What to work on -> Copy out every line of the records in which "Illamasqua" can be found.

Source records ->
☆ ☆ ☆ ☆

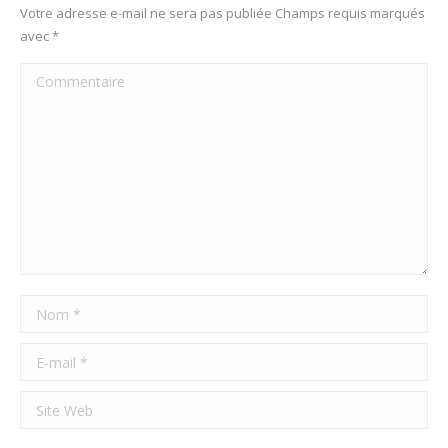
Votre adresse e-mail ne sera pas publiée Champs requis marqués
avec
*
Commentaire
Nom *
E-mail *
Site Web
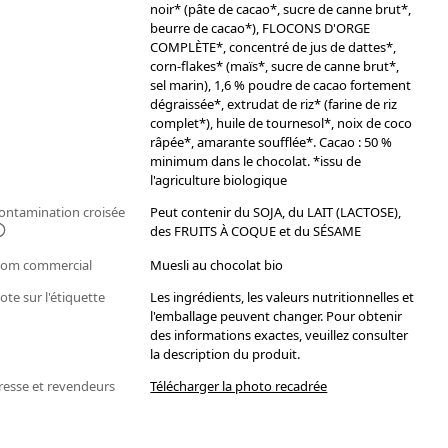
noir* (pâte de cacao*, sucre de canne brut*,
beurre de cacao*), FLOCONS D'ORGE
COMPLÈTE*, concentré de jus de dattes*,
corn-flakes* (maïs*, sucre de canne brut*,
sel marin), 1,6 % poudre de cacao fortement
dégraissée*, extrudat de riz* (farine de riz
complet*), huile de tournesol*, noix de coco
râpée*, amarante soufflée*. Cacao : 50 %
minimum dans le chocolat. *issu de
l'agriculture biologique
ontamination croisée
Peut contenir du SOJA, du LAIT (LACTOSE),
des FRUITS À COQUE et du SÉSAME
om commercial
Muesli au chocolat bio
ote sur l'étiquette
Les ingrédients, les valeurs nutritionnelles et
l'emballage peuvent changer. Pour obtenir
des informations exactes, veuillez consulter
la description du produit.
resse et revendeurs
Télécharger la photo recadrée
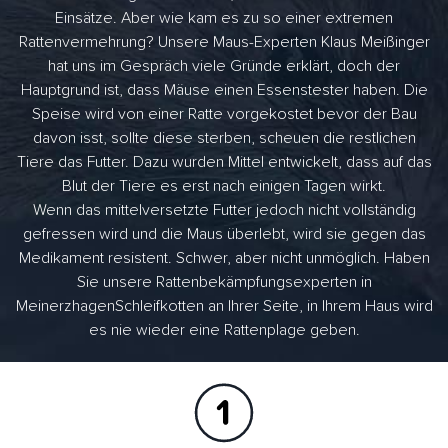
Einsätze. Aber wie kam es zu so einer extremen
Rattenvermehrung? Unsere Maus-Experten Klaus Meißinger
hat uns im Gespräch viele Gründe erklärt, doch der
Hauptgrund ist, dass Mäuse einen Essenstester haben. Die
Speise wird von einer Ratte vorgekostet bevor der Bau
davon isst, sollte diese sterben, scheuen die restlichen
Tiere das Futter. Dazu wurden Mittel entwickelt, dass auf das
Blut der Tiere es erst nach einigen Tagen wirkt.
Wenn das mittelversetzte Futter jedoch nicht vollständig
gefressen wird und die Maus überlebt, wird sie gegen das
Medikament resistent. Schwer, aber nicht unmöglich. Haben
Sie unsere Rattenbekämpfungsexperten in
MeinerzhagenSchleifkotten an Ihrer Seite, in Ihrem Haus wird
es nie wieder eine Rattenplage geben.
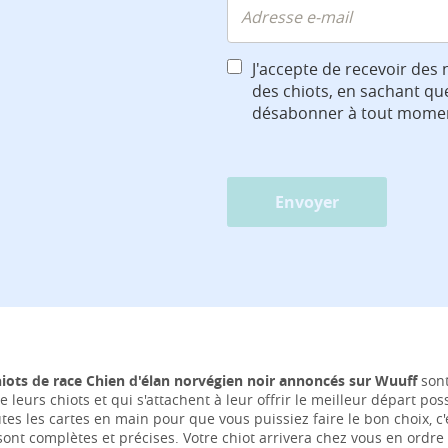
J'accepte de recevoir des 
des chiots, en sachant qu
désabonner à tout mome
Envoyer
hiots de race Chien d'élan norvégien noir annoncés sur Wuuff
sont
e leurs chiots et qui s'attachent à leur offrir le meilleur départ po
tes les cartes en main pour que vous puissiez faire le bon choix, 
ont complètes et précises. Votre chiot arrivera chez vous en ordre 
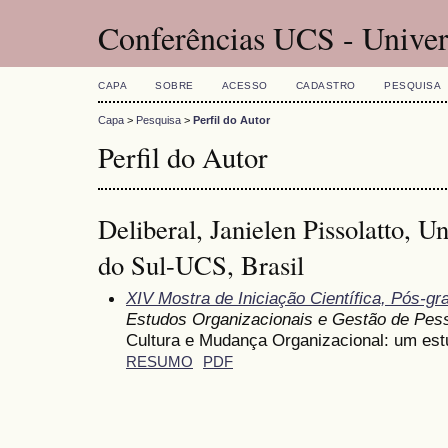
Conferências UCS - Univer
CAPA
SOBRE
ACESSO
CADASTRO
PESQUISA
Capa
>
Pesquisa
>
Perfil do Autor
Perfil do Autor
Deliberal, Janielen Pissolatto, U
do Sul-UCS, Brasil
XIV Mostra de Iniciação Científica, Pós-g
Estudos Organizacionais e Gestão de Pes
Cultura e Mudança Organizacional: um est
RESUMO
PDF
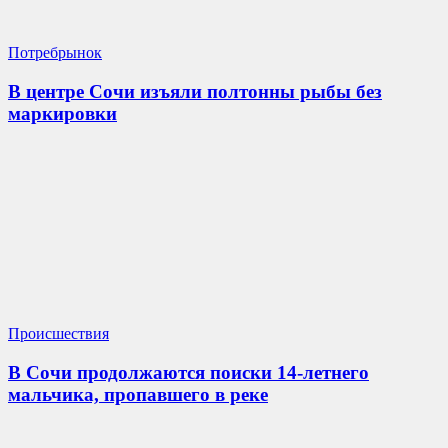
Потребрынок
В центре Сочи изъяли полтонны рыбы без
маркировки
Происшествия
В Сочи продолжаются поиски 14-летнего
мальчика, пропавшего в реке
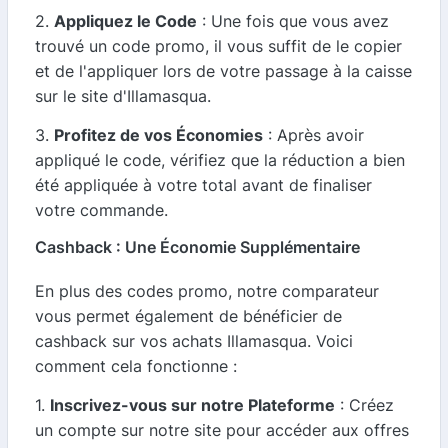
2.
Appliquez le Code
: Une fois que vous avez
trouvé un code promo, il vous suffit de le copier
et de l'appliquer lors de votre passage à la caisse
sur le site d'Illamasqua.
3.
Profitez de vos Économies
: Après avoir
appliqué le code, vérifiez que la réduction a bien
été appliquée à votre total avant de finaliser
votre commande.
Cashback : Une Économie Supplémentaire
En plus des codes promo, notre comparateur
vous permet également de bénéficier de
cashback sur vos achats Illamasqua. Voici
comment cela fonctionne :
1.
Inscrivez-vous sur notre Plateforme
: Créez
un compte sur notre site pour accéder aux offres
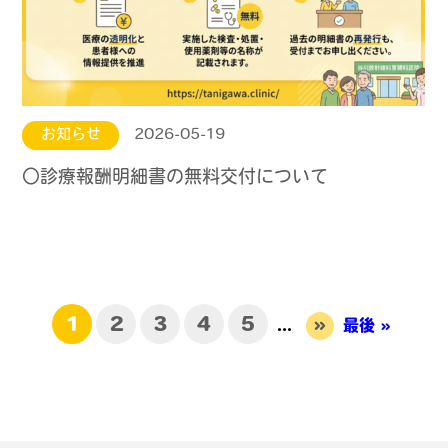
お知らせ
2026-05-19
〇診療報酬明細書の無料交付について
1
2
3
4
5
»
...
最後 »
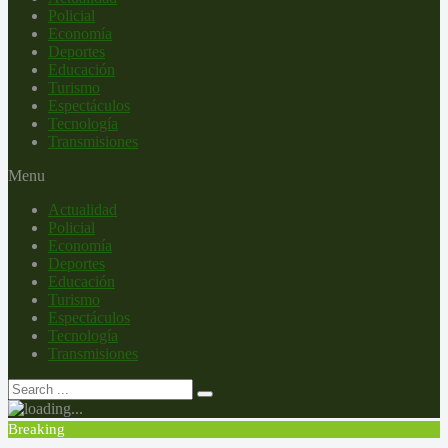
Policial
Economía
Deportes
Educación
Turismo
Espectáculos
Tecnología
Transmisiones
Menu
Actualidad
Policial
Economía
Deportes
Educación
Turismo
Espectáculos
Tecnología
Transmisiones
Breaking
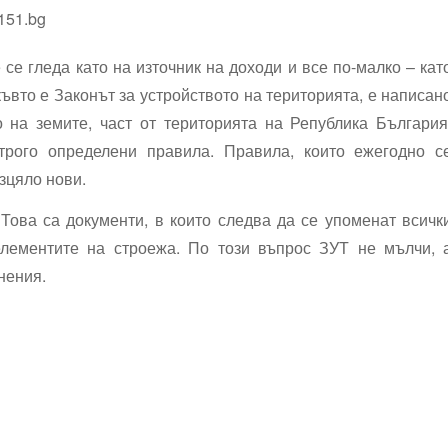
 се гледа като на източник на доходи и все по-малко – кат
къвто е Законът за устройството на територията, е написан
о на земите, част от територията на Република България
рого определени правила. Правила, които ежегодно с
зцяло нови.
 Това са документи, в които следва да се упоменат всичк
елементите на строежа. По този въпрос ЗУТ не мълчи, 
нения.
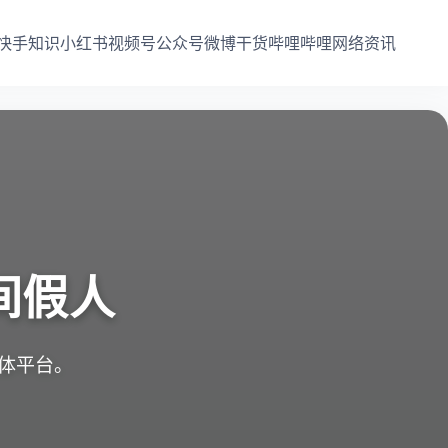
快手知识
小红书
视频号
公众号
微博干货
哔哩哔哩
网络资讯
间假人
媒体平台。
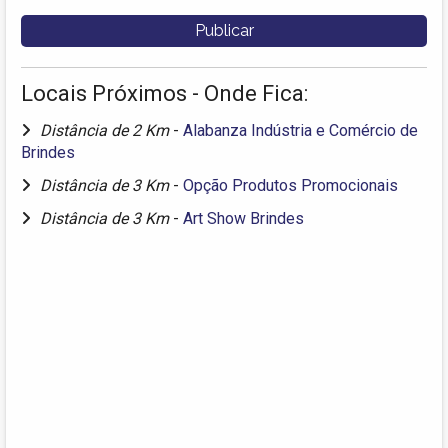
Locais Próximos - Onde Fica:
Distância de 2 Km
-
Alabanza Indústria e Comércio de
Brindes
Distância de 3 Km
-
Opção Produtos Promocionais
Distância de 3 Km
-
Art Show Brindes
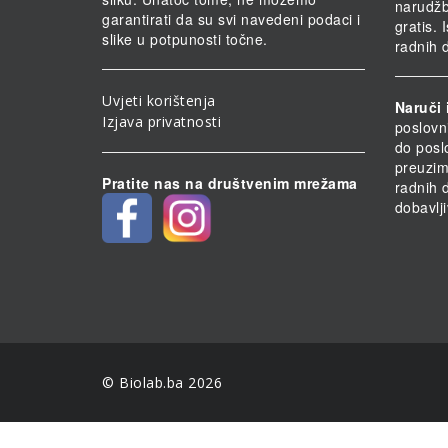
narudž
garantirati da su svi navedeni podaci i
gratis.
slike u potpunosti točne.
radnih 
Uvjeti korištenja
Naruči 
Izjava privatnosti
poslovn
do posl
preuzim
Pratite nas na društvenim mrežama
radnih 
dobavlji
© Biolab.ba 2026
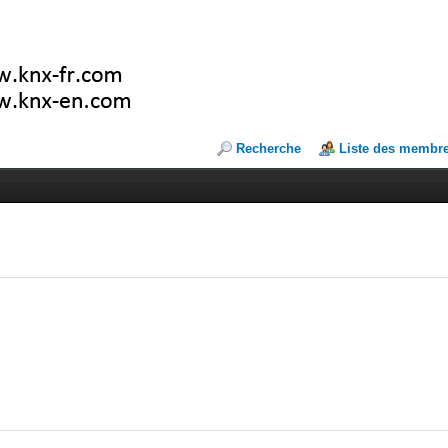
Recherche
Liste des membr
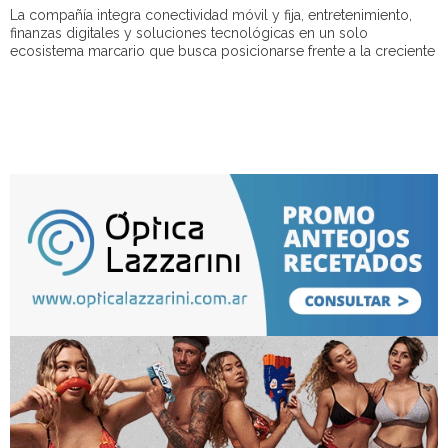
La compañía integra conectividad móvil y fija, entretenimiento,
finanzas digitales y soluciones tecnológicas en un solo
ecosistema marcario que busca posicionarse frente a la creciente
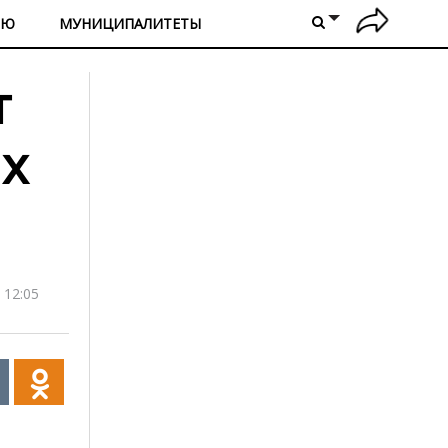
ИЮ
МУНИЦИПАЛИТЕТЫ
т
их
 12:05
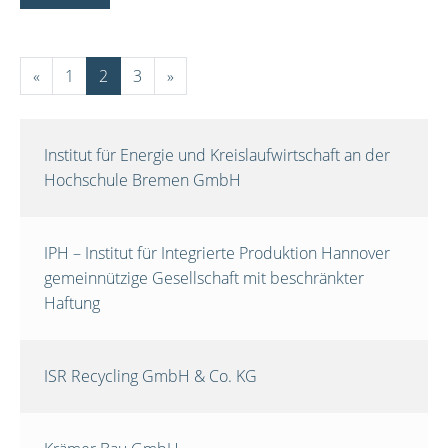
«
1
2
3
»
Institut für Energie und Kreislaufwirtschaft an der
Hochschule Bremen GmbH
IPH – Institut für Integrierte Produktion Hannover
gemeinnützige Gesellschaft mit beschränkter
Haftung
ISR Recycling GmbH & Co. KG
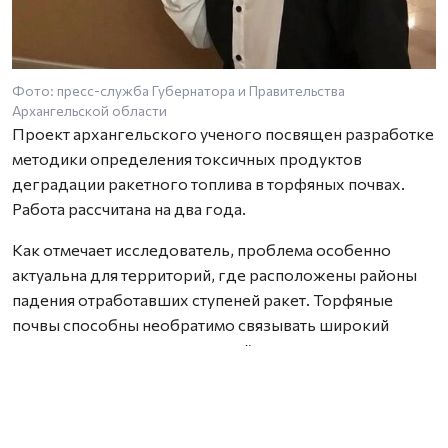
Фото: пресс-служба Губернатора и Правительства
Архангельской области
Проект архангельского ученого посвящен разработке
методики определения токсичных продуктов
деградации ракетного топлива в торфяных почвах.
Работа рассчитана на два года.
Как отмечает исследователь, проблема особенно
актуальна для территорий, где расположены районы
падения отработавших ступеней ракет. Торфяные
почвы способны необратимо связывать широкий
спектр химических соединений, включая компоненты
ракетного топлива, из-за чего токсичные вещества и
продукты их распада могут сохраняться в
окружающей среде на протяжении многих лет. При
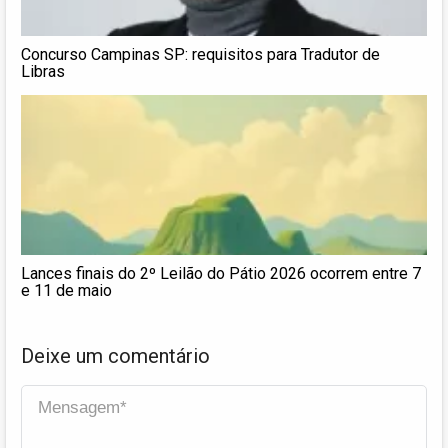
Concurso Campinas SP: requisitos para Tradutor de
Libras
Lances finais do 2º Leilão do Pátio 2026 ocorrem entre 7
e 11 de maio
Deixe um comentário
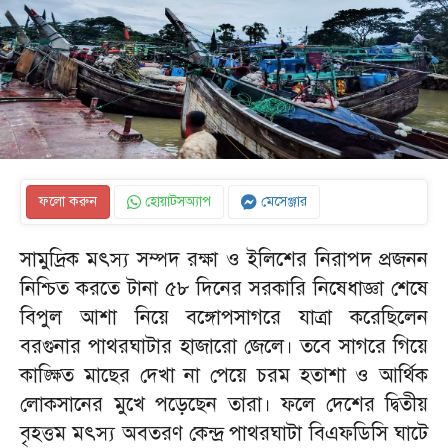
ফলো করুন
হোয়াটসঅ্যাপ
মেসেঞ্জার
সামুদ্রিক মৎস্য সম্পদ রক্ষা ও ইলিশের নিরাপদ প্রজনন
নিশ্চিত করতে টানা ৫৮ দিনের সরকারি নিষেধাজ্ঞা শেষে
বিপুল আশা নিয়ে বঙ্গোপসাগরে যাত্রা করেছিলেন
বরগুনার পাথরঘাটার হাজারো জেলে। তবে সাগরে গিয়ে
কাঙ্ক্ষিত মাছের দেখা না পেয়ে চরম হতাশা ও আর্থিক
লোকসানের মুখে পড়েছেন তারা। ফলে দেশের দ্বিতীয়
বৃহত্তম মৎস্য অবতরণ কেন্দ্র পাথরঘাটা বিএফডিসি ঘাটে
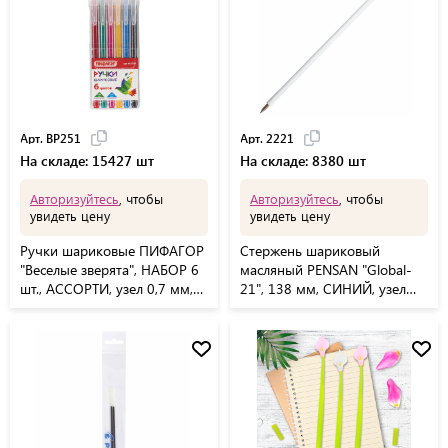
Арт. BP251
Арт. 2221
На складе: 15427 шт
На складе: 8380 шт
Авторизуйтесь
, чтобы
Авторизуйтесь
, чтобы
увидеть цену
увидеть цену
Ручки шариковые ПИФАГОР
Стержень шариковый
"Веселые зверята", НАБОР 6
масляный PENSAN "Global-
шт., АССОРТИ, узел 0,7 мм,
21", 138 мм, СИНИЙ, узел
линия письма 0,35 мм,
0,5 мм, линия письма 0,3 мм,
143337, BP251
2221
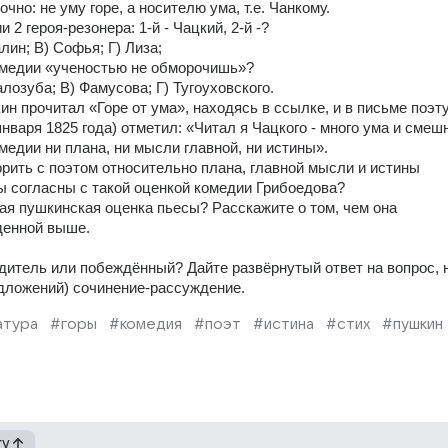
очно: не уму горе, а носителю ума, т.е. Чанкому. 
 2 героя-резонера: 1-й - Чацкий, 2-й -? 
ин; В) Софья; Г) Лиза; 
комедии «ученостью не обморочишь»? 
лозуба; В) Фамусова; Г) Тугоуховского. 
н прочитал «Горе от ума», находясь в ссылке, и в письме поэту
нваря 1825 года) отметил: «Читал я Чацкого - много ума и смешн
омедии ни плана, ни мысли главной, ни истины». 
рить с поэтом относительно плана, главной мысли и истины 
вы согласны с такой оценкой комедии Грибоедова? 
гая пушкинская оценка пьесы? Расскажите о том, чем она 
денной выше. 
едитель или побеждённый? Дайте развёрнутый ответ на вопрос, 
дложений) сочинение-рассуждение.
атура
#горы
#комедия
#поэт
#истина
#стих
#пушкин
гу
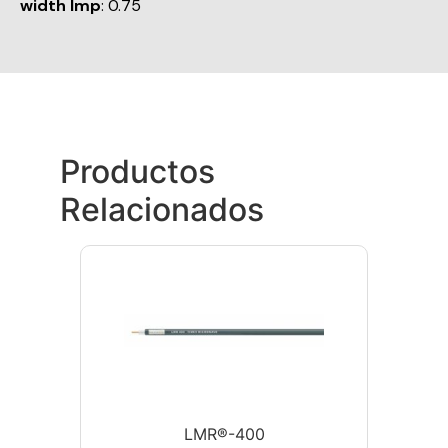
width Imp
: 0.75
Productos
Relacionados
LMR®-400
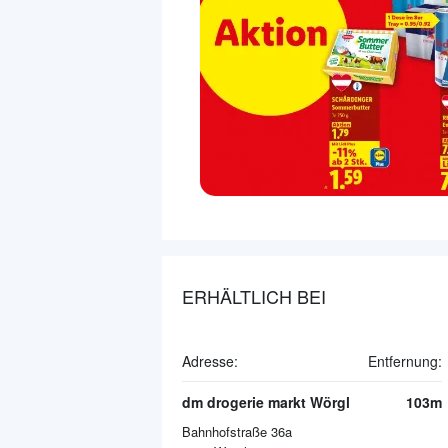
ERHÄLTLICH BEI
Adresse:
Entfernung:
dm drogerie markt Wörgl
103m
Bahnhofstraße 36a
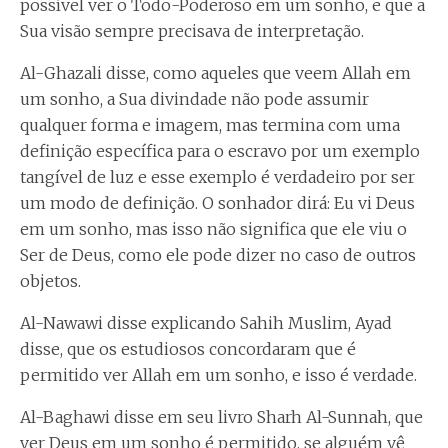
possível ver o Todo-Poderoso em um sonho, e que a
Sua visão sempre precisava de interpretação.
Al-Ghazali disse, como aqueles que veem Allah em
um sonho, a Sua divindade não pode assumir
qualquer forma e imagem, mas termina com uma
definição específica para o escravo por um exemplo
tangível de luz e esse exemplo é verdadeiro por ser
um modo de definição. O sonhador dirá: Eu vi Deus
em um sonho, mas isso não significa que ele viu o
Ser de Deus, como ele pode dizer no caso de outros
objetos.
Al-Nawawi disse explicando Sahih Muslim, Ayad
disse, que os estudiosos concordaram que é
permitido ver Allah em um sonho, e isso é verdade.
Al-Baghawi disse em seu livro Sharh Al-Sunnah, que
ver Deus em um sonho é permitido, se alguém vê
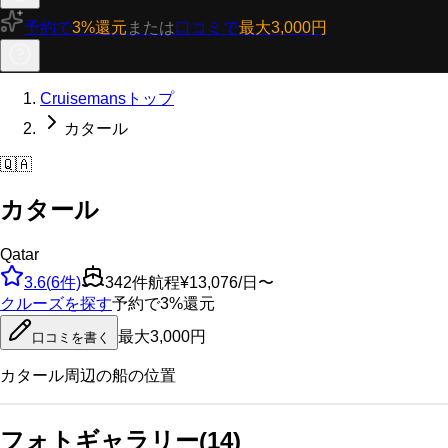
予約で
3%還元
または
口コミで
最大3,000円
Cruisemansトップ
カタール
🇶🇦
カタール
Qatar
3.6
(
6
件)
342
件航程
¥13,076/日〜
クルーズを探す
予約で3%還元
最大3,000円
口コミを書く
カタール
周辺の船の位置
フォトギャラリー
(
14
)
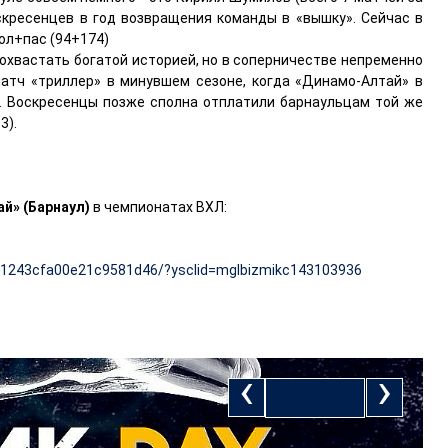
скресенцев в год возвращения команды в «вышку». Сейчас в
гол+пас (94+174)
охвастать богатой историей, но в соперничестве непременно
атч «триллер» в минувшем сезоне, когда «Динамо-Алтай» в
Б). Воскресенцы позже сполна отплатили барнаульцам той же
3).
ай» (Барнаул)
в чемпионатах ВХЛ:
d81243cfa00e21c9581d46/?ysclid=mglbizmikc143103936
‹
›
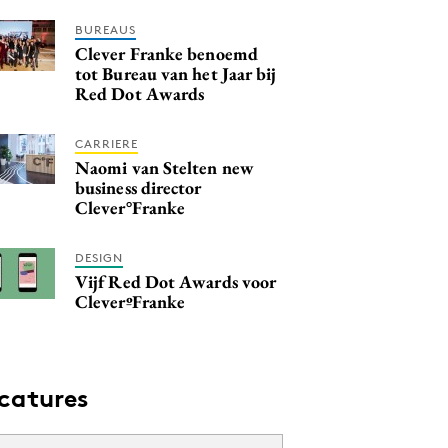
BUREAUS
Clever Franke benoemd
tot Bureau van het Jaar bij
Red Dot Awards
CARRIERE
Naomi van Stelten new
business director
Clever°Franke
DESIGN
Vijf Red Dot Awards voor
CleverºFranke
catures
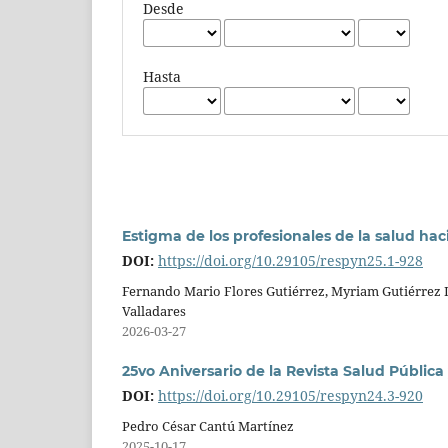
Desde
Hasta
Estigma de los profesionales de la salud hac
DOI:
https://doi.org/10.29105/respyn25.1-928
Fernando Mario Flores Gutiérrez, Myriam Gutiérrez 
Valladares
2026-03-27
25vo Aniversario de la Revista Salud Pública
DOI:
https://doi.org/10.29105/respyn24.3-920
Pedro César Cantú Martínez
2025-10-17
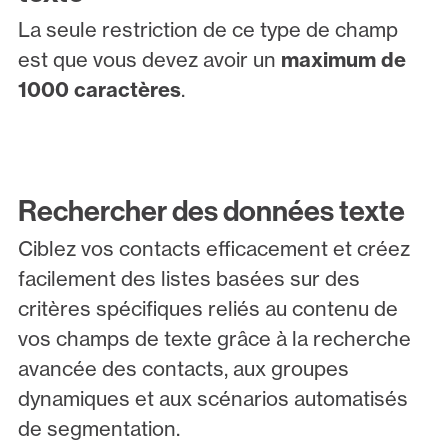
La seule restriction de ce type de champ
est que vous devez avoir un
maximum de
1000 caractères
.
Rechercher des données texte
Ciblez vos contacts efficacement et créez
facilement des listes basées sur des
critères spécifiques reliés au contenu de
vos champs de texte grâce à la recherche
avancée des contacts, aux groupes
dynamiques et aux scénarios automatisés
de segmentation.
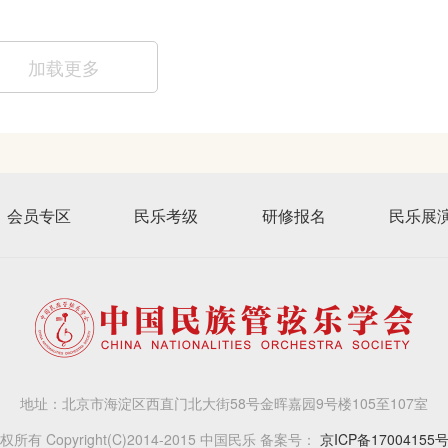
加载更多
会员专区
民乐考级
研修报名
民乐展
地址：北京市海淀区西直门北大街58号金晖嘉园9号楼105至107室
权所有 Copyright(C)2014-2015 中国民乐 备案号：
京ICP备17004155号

☆ ☆ ☆ ☆

Your response ->
sur le site d'Illamasqua.
cashback sur vos achats Illamasqua. Voici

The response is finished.